## Problem to solve
Rewrite the lines starting at the one with "Fossiele elektriciteitsproductie" and ending at the one with "Between Europa and", changing "pie" to "circle" and leaving everything else the same. Give back only those lines.
Start of Records provided
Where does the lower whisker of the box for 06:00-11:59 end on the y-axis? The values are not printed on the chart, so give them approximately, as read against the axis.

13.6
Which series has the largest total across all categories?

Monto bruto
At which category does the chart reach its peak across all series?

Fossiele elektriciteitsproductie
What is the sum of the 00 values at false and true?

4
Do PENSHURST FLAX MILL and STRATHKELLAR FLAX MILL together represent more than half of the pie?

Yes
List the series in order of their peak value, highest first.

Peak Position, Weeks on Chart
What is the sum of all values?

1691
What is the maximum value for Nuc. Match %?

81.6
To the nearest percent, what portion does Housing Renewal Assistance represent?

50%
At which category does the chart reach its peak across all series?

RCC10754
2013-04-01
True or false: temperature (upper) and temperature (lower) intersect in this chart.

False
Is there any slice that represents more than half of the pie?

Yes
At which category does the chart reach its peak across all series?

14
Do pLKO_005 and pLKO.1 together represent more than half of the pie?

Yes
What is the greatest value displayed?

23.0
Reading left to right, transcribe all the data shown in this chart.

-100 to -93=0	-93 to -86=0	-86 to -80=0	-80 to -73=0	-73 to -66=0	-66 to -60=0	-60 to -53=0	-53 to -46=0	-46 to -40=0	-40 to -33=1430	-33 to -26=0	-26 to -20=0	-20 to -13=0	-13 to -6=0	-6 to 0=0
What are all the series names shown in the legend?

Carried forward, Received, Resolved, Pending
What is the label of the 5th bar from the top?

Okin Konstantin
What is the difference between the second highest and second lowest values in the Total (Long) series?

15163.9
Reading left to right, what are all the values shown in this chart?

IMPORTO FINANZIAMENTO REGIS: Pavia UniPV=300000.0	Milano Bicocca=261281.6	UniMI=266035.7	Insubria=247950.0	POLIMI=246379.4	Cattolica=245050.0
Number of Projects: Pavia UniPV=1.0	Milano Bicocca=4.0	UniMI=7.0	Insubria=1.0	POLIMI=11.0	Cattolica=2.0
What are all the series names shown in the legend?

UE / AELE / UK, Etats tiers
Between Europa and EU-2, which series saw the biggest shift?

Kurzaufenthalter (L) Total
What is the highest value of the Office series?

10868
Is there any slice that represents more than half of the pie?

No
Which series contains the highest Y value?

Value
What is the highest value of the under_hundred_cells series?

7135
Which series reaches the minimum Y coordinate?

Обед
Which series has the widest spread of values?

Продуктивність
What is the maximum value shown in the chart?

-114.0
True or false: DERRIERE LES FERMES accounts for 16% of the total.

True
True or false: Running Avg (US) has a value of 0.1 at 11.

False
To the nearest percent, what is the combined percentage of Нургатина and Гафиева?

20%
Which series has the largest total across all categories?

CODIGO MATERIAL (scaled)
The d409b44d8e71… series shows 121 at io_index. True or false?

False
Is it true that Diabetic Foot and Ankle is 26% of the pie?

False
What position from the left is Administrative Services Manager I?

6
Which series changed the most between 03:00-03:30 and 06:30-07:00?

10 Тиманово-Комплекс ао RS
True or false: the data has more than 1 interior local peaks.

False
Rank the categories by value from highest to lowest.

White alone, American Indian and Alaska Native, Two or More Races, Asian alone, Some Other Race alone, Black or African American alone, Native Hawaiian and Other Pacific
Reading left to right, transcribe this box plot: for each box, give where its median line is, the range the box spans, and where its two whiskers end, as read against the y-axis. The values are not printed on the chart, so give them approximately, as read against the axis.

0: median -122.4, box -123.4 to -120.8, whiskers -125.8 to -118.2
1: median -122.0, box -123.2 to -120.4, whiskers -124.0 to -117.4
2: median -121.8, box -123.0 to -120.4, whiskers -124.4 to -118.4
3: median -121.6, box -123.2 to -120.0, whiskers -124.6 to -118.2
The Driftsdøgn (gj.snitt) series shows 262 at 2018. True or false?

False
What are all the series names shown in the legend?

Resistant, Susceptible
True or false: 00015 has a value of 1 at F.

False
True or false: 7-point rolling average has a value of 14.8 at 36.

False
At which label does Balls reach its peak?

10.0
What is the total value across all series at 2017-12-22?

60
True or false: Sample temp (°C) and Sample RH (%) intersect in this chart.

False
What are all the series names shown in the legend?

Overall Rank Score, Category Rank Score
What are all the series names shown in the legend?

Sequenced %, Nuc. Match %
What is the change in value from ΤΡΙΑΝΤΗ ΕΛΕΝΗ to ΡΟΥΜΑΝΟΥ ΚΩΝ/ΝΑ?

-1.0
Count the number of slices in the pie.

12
End of Records provided
## Result of the exercise
Fossiele elektriciteitsproductie
What is the sum of the 00 values at false and true?

4
Do PENSHURST FLAX MILL and STRATHKELLAR FLAX MILL together represent more than half of the circle?

Yes
List the series in order of their peak value, highest first.

Peak Position, Weeks on Chart
What is the sum of all values?

1691
What is the maximum value for Nuc. Match %?

81.6
To the nearest percent, what portion does Housing Renewal Assistance represent?

50%
At which category does the chart reach its peak across all series?

RCC10754
2013-04-01
True or false: temperature (upper) and temperature (lower) intersect in this chart.

False
Is there any slice that represents more than half of the circle?

Yes
At which category does the chart reach its peak across all series?

14
Do pLKO_005 and pLKO.1 together represent more than half of the circle?

Yes
What is the greatest value displayed?

23.0
Reading left to right, transcribe all the data shown in this chart.

-100 to -93=0	-93 to -86=0	-86 to -80=0	-80 to -73=0	-73 to -66=0	-66 to -60=0	-60 to -53=0	-53 to -46=0	-46 to -40=0	-40 to -33=1430	-33 to -26=0	-26 to -20=0	-20 to -13=0	-13 to -6=0	-6 to 0=0
What are all the series names shown in the legend?

Carried forward, Received, Resolved, Pending
What is the label of the 5th bar from the top?

Okin Konstantin
What is the difference between the second highest and second lowest values in the Total (Long) series?

15163.9
Reading left to right, what are all the values shown in this chart?

IMPORTO FINANZIAMENTO REGIS: Pavia UniPV=300000.0	Milano Bicocca=261281.6	UniMI=266035.7	Insubria=247950.0	POLIMI=246379.4	Cattolica=245050.0
Number of Projects: Pavia UniPV=1.0	Milano Bicocca=4.0	UniMI=7.0	Insubria=1.0	POLIMI=11.0	Cattolica=2.0
What are all the series names shown in the legend?

UE / AELE / UK, Etats tiers
Between Europa and EU-2, which series saw the biggest shift?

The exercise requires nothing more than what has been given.